REPUBLIKA.CO.ID, Oleh: Alwi Shahab
Gedung antik dengan gaya klasisisme yang terletak di Jalan Pejambon, Jakarta Pusat, itu kini merupakan bagian Departemen Luar Negeri RI. Gedung yang diabadikan sekitar tahun 1930-an kini dinamakan Gedung Pancasila sekaligus tempat upacara-upacara resmi Deplu.
Mengapa dinamakan demikian? Karena, dari gedung inilah, Bung Karno pada 1 Juni 1945 berpidato di depan sidang Panitia Persiapan Kemerdekaan Indonesia (PPKI) yang kemudian melahirkan dasar negara Pancasila.
Sehari setelah Proklamasi Kemerdekaan (18 Agustus 1945), di tempat yang sama berlangsung pelantikan Bung Karno dan Bung Hatta sebagai presiden dan wakil presiden. Pada waktu bersamaan, sidang tersebut juga menetapkan UUD 1945 sebagai falsafah negara.
Di gedung bersejarah inilah, PPKI di bawah pimpinan Bung Karno menandatangani Piagam Jakarta. Isinya berupa saran tentang dasar-dasar negara.
Kala itu, kelompok Islam mengingainkan dibentuknya negara berdasarkan syariat Islam. Sedangkan, kelompok nasionalis dan Kristen menghendaki negara bebas dari pengaruh agama.

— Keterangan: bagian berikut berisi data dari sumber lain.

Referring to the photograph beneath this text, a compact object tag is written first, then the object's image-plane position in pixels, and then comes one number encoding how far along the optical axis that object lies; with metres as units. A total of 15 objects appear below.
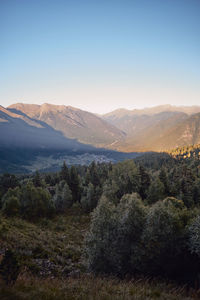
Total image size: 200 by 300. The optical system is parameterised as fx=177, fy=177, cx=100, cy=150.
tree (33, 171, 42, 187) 65.62
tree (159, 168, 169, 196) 48.31
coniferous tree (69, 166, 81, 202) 65.84
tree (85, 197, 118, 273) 17.09
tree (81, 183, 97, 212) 57.34
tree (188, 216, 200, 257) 15.00
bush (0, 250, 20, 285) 9.02
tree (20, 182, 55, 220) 44.71
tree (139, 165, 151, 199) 52.81
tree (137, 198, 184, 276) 15.96
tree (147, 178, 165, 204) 45.47
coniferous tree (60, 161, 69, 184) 67.88
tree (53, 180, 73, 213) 58.23
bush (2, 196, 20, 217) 39.53
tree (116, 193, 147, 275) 16.47
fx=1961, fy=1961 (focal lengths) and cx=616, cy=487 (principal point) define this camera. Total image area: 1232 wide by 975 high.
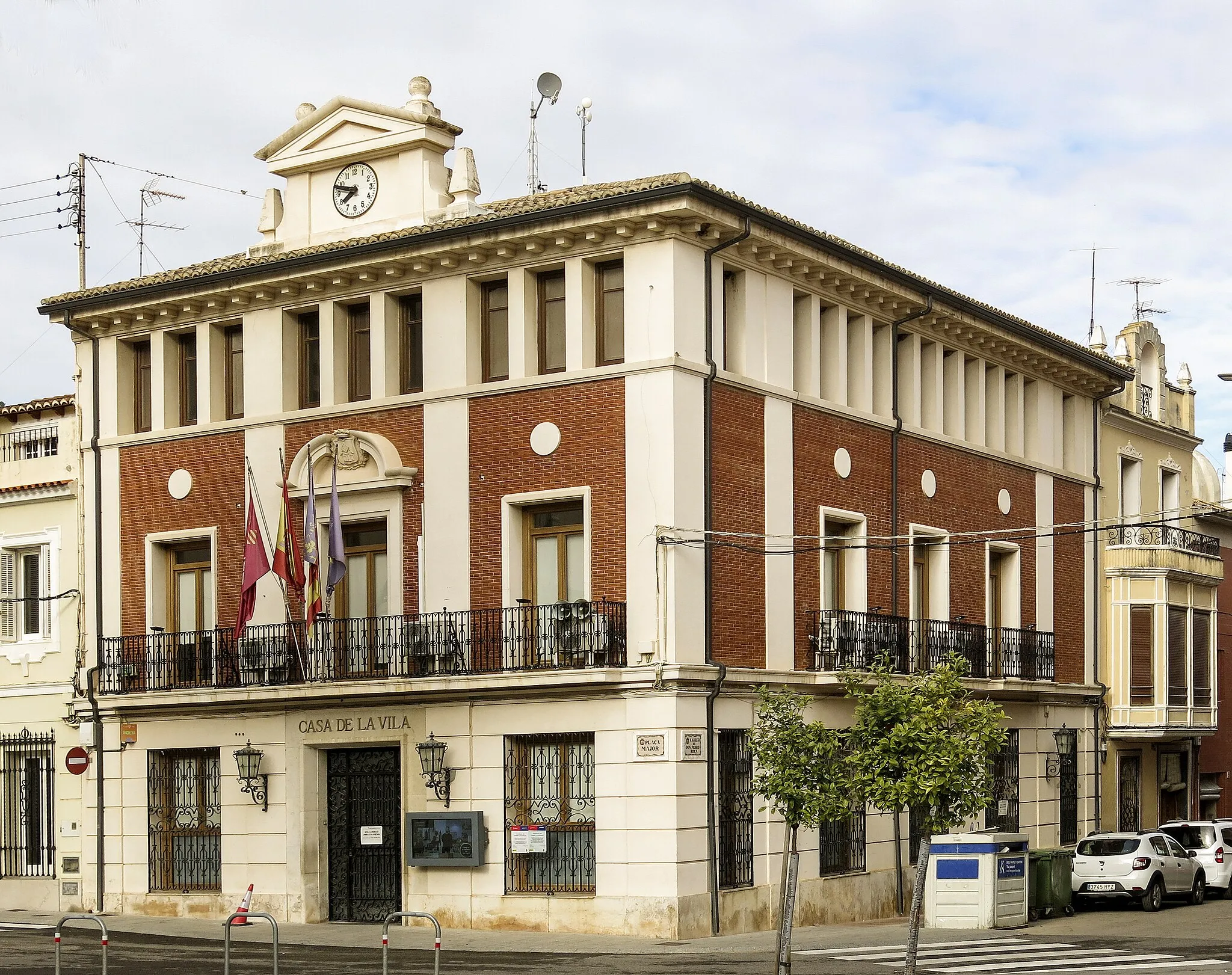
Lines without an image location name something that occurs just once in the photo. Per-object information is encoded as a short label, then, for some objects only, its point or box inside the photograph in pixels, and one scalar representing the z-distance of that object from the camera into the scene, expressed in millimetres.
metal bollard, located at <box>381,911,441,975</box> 17062
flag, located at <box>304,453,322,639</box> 28438
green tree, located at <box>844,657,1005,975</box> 19719
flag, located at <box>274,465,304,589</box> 28688
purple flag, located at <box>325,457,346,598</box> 28391
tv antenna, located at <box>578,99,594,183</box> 31938
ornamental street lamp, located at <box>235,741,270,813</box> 29688
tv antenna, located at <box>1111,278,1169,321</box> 44250
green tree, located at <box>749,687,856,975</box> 20422
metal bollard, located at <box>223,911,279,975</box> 18516
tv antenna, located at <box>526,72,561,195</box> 31500
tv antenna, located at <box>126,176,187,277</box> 35438
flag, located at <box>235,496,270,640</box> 28578
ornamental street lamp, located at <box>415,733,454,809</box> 27984
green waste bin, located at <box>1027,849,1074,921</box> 29562
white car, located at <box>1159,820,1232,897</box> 34500
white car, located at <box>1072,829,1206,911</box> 31406
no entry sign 30766
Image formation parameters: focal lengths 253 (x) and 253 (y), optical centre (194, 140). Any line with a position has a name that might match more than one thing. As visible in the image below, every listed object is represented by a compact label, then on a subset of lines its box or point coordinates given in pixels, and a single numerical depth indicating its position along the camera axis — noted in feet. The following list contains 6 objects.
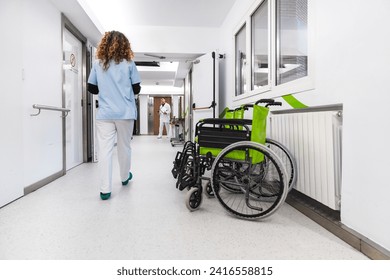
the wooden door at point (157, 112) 44.04
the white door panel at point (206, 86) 15.65
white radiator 5.17
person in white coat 32.35
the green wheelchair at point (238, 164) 5.57
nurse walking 7.38
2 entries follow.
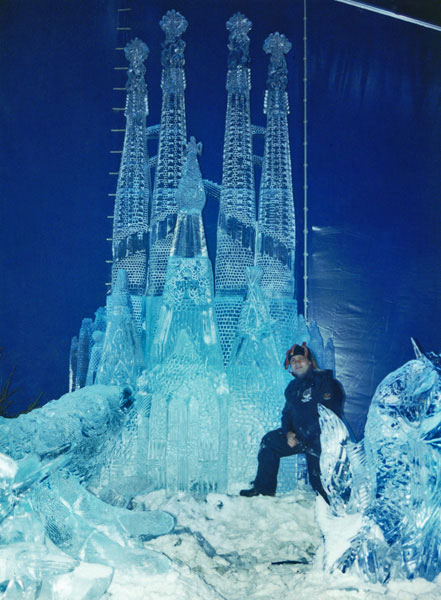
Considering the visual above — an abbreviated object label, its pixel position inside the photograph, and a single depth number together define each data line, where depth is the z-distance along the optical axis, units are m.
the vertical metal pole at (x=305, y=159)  5.14
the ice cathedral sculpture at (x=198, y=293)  4.11
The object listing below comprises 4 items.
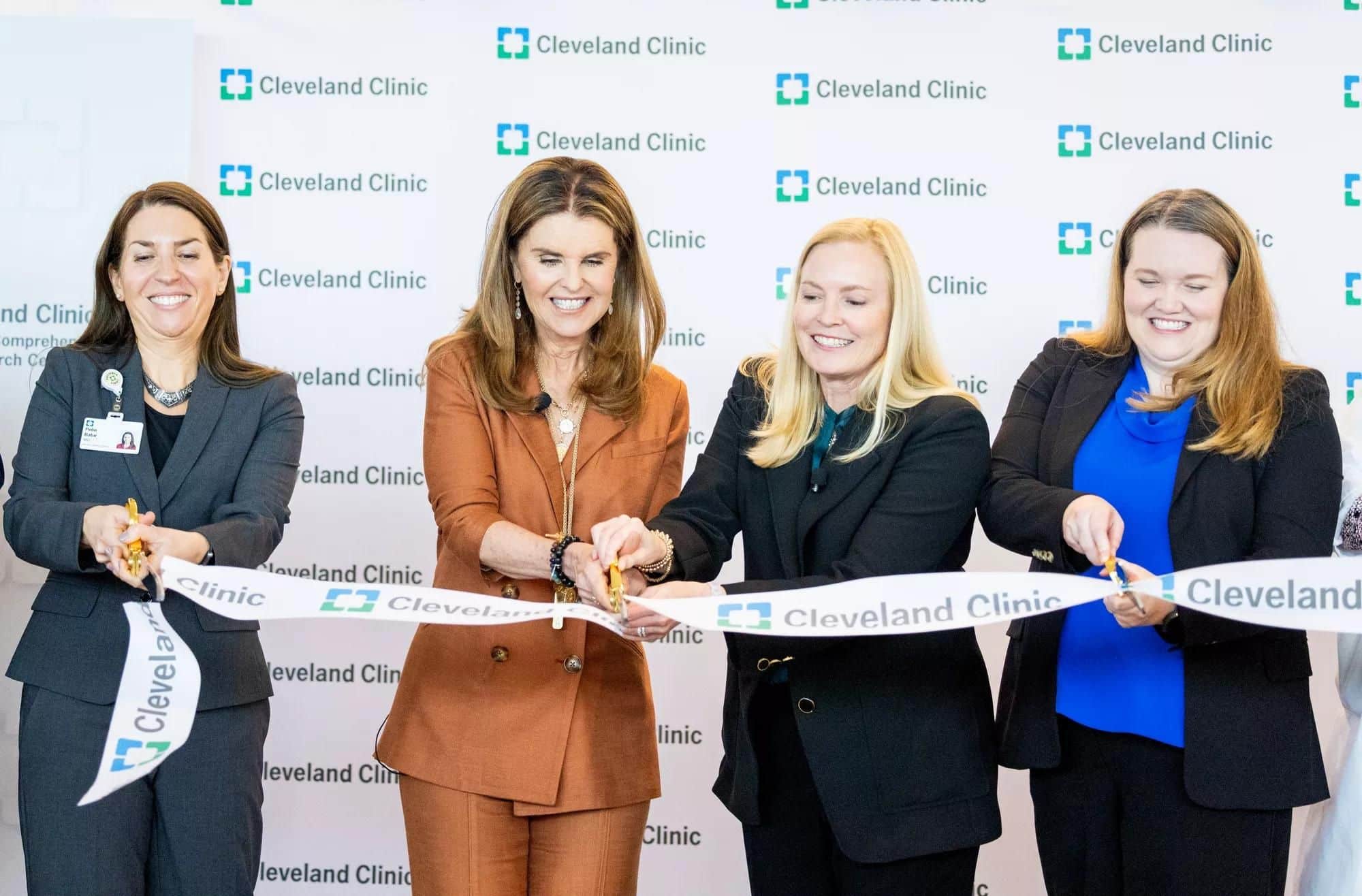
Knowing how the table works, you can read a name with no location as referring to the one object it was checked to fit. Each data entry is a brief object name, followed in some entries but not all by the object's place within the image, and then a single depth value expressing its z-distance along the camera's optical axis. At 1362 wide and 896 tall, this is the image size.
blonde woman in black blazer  2.43
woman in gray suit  2.73
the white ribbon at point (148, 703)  2.51
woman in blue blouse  2.45
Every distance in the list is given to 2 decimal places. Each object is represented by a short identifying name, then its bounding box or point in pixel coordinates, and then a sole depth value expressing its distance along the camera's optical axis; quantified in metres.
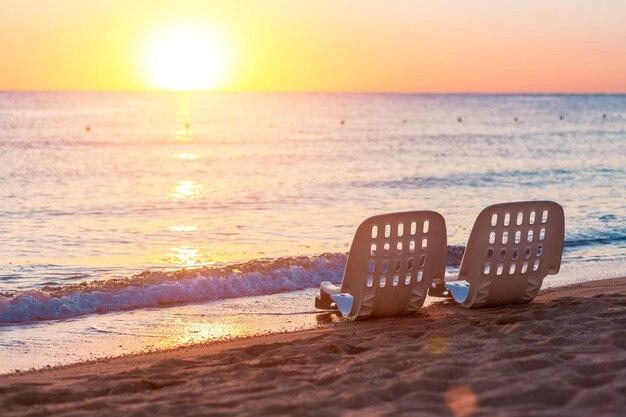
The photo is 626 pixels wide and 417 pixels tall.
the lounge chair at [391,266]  7.05
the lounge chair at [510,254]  7.44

Piagam Jakarta ditandatangani sembilan orang yang mencerminkan aliran Islam, nasionalis, dan Kristen. Mereka adalah Bung Karno, Bung Hatta, A Maramis (tokoh Kristen), Abikusno Tjokrosoejoso, Abdulkahar Muzakir, H Agus Salim, Mr Achmad Subardjo, KH Wahid Hasyim, dan Mr Mohamad Yamin. Tapi, kemudian, terjadi perdebatan dan kompromi.

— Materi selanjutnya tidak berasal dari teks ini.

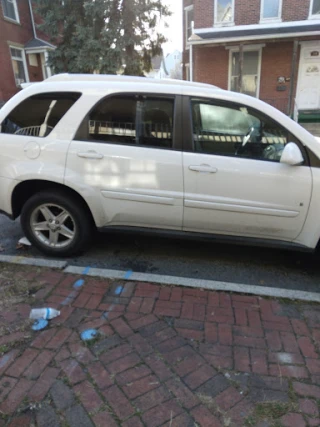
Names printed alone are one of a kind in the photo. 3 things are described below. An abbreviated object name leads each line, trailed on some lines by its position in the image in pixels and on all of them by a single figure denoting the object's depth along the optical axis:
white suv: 2.99
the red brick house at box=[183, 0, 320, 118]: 14.29
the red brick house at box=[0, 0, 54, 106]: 17.27
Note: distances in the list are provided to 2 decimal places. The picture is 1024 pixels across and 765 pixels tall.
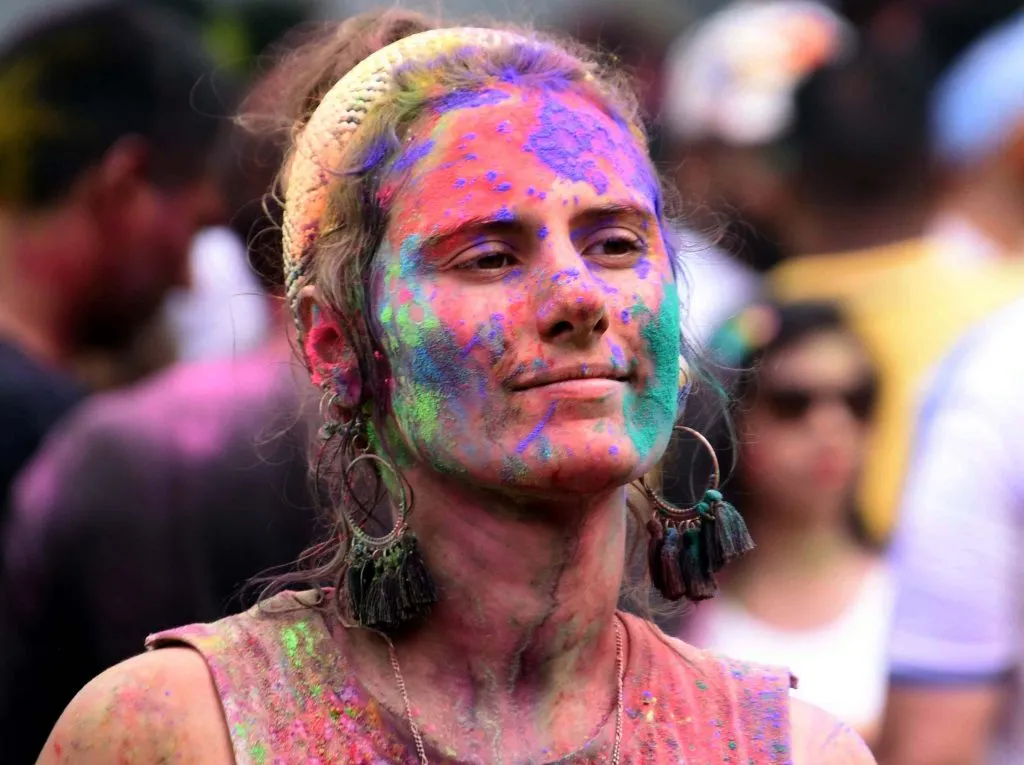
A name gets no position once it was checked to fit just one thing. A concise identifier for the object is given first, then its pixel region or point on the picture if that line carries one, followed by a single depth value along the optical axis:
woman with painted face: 5.87
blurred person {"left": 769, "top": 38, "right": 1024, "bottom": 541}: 12.41
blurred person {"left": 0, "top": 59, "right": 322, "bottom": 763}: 9.49
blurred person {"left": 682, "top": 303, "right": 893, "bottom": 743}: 11.75
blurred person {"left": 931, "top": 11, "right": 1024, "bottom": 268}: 11.53
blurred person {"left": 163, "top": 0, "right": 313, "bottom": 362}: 11.14
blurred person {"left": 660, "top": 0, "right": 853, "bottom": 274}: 15.27
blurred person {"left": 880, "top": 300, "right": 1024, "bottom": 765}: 8.99
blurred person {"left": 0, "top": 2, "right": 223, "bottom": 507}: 10.91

Kalimat ... menjalankan syariat Islam bagi pemeluk-pemeluknya dihapuskan. Piagam ini hanya berumur 56 hari. Karena, sehari setelah proklamasi (18 Agustus 1945), piagam ini dicoret.
Meski demikian, perjuangan untuk menggolkan Piagam Jakarta atau berlakunya syariat Islam tidak berhenti hanya karena kesepakatan 18 Agustus 1945. Dalam sidang-sidang Konstituante di Bandung (1955-1959), partai-partai Islam tidak berhenti memperjuangkan syariat Islam di Indonesia.
Gedung bersejarah ini dulunya merupakan tanah pertanian yang berada jauh di luar kota, milik tuan tanah dan petinggi VOC, Anthony Chastelein, yang memiliki tanah serupa di Depok. Gedung ini milik Hertog Bernhard (1792-1862), panglima tentara Belanda di Batavia (1829) dan keturunan Jerman.
Karena itu, Jalan Pejambon ketika itu bernama Hertog Park (Taman Adipati). Sebelumnya, di gedung ini, terdapat tempat penggilingan tebu yang kemudian menjadi tangsi militer saat dibangunnya Weltevreden (daerah yang lebih nyaman).
Gedung ini juga pernah dijadikan tempat sidang-sidang Volksraad (Dewan Rakyat) pada 1916-1942 yang anggota-anggotanya ditunjuk gubernur jenderal dan sebagian besar warga Belanda. Sampai 1970-an, gedung tersebut merupakan gedung Departemen Kehakiman. Kemudian, menjadi gedung BP-7 yang dipimpin almarhum Jenderal Sarwo Edhie, mertua Presiden keenam Indonesia, Susilo Bambang Yudhoyono.